Skeletal landmark data:
========================================================================

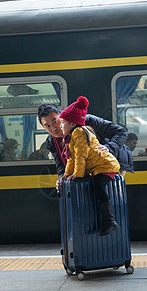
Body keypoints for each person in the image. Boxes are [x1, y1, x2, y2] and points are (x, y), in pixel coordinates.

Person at [59, 96, 120, 236]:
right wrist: (66, 174)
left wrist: (78, 174)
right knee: (94, 188)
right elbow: (71, 159)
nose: (60, 126)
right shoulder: (72, 136)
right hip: (98, 167)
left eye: (63, 122)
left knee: (99, 186)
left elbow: (81, 155)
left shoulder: (79, 133)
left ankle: (110, 221)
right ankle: (103, 221)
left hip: (106, 166)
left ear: (72, 124)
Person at [37, 103, 133, 177]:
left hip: (111, 162)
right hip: (87, 167)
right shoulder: (52, 141)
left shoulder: (86, 120)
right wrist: (62, 179)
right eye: (47, 126)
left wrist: (108, 147)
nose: (53, 128)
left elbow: (121, 132)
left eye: (55, 121)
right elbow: (61, 167)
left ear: (61, 116)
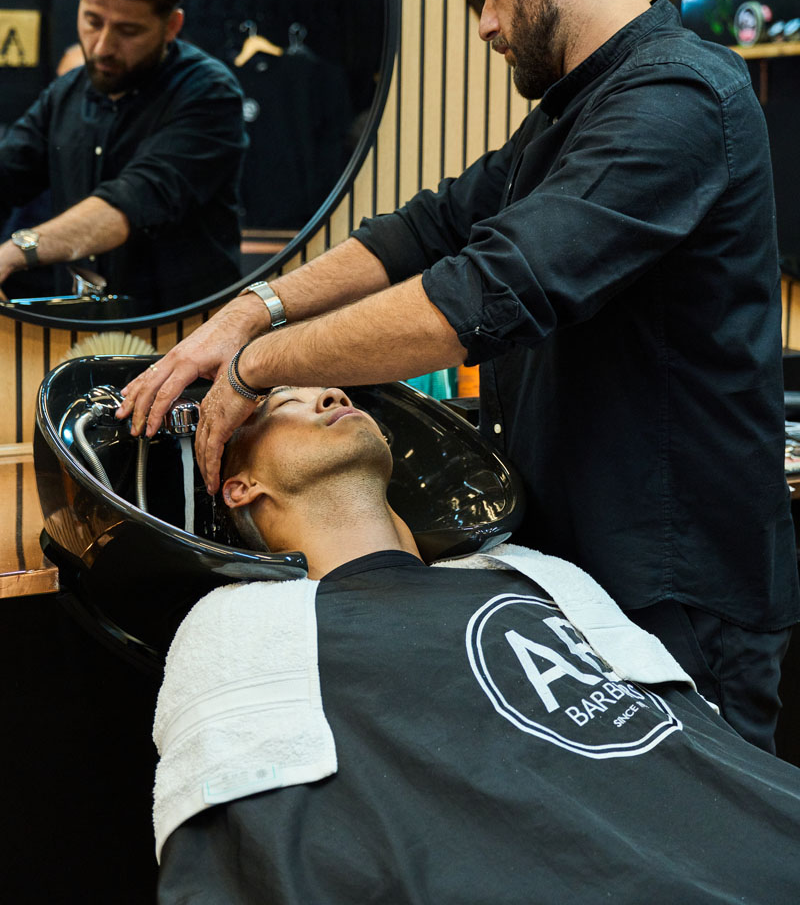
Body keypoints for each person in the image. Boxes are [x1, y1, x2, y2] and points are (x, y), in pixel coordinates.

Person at [119, 0, 800, 749]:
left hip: (680, 590)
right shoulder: (574, 112)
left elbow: (484, 291)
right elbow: (427, 229)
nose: (483, 21)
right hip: (588, 573)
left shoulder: (679, 99)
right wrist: (252, 308)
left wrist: (257, 365)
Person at [154, 385, 800, 905]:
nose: (327, 394)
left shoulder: (533, 576)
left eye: (327, 387)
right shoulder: (249, 630)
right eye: (279, 406)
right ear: (240, 486)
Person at [0, 0, 246, 311]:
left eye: (128, 30)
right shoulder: (66, 93)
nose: (102, 47)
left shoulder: (209, 93)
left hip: (181, 334)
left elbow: (131, 202)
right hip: (85, 330)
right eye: (93, 21)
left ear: (172, 26)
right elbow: (8, 171)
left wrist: (16, 251)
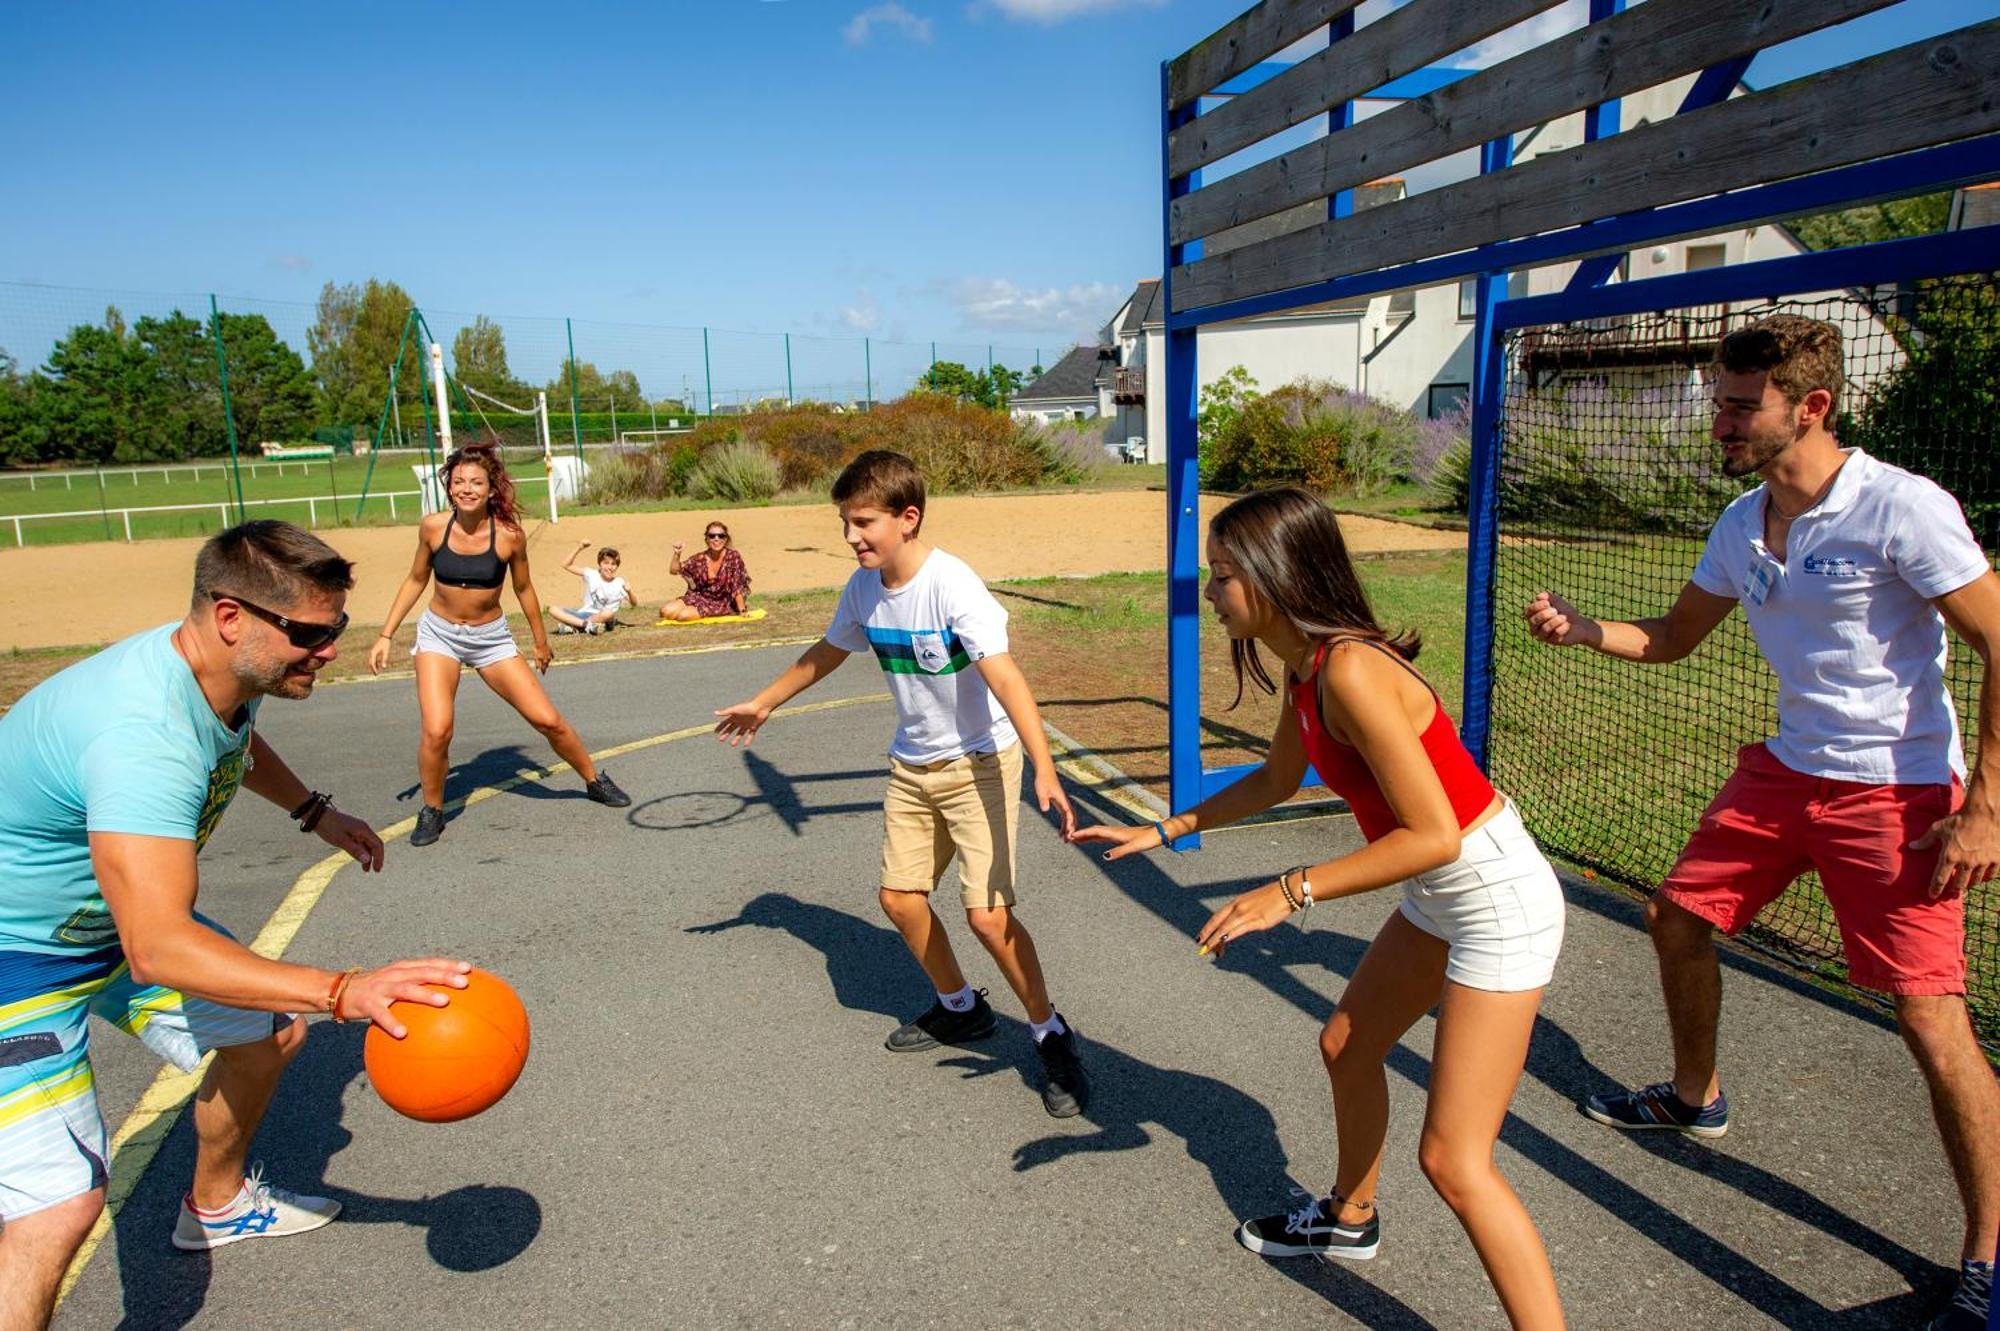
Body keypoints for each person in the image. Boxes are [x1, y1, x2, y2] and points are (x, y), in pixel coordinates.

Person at [1523, 313, 2000, 1331]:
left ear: (1810, 406)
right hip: (1784, 772)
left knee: (1927, 1015)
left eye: (1741, 406)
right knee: (1676, 916)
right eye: (1717, 403)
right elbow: (1669, 638)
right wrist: (1579, 628)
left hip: (1895, 790)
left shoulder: (1898, 508)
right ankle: (1694, 1094)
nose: (1720, 422)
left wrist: (1982, 808)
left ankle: (1987, 1258)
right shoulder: (1741, 520)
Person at [1075, 487, 1568, 1329]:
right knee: (1346, 1045)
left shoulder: (1352, 671)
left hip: (1493, 896)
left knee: (1455, 1160)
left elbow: (1435, 836)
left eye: (1223, 575)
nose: (1209, 590)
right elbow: (1275, 778)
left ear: (1275, 576)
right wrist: (1169, 826)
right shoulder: (1307, 668)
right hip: (1446, 891)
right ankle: (1349, 1218)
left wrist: (1290, 888)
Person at [0, 521, 473, 1330]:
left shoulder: (210, 674)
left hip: (101, 927)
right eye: (311, 634)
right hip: (21, 963)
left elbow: (236, 744)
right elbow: (160, 947)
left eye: (337, 630)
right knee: (57, 1210)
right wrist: (342, 989)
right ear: (231, 617)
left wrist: (314, 811)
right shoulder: (141, 734)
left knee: (267, 1031)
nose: (328, 649)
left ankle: (213, 1204)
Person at [713, 450, 1091, 1117]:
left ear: (906, 517)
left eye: (863, 522)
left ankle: (1049, 1030)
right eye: (844, 523)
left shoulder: (952, 586)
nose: (851, 536)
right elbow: (829, 650)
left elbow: (1005, 678)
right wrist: (765, 700)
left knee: (987, 915)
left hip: (979, 762)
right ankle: (961, 1006)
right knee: (899, 898)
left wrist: (1046, 766)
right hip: (914, 765)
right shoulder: (863, 589)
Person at [367, 442, 629, 847]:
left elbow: (524, 588)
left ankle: (594, 779)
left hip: (492, 640)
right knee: (437, 730)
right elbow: (416, 580)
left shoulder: (509, 536)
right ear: (449, 487)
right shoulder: (433, 527)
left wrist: (541, 642)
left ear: (491, 489)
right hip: (440, 636)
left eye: (476, 482)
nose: (466, 489)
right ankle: (432, 810)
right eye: (458, 482)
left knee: (547, 720)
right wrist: (385, 635)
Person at [661, 521, 751, 622]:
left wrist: (742, 610)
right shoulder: (700, 559)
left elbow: (737, 587)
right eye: (712, 536)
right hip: (699, 597)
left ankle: (691, 611)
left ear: (726, 539)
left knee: (683, 616)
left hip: (721, 602)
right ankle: (687, 607)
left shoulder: (733, 557)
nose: (716, 539)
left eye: (721, 536)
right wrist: (677, 554)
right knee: (666, 611)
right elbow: (674, 571)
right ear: (707, 539)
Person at [551, 542, 633, 636]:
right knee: (553, 609)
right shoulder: (591, 574)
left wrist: (629, 592)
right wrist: (580, 547)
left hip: (604, 618)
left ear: (617, 566)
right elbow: (566, 565)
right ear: (600, 564)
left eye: (613, 564)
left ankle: (574, 626)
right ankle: (585, 626)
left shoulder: (619, 582)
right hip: (585, 614)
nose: (609, 567)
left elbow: (634, 604)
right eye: (606, 563)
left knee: (608, 613)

========================================================================

Task statement.
Copy every line exactly, from the opening line of the entries down to the line holding "right shoulder: (249, 630)", and keep the pictures out.

Problem solution.
Body keypoints for each person in the image. Boxes are [x1, y1, x2, y2] and points are (x, y), in pixel coordinates.

Person at [59, 96, 120, 236]:
right wrist: (66, 174)
left wrist: (78, 174)
right knee: (94, 188)
right elbow: (71, 159)
nose: (60, 126)
right shoulder: (72, 136)
right hip: (98, 167)
left eye: (63, 122)
left knee: (99, 186)
left elbow: (81, 155)
left shoulder: (79, 133)
left ankle: (110, 221)
right ankle: (103, 221)
left hip: (106, 166)
left ear: (72, 124)
Person at [37, 103, 133, 177]:
left hip: (111, 162)
right hip: (87, 167)
right shoulder: (52, 141)
left shoulder: (86, 120)
right wrist: (62, 179)
right eye: (47, 126)
left wrist: (108, 147)
nose: (53, 128)
left elbow: (121, 132)
left eye: (55, 121)
right elbow: (61, 167)
left ear: (61, 116)
Body keypoints for each person in the image. Boxes are [x1, y1, x2, y2] and points are (x, y), in pixel coordinates.

Person at [119, 0, 800, 749]:
left hip: (680, 590)
right shoulder: (574, 112)
left elbow: (484, 291)
right elbow: (427, 229)
nose: (483, 21)
right hip: (588, 573)
left shoulder: (679, 99)
right wrist: (252, 308)
left wrist: (257, 365)
Person at [154, 385, 800, 905]:
nose: (327, 394)
left shoulder: (533, 576)
left eye: (327, 387)
right shoulder: (249, 630)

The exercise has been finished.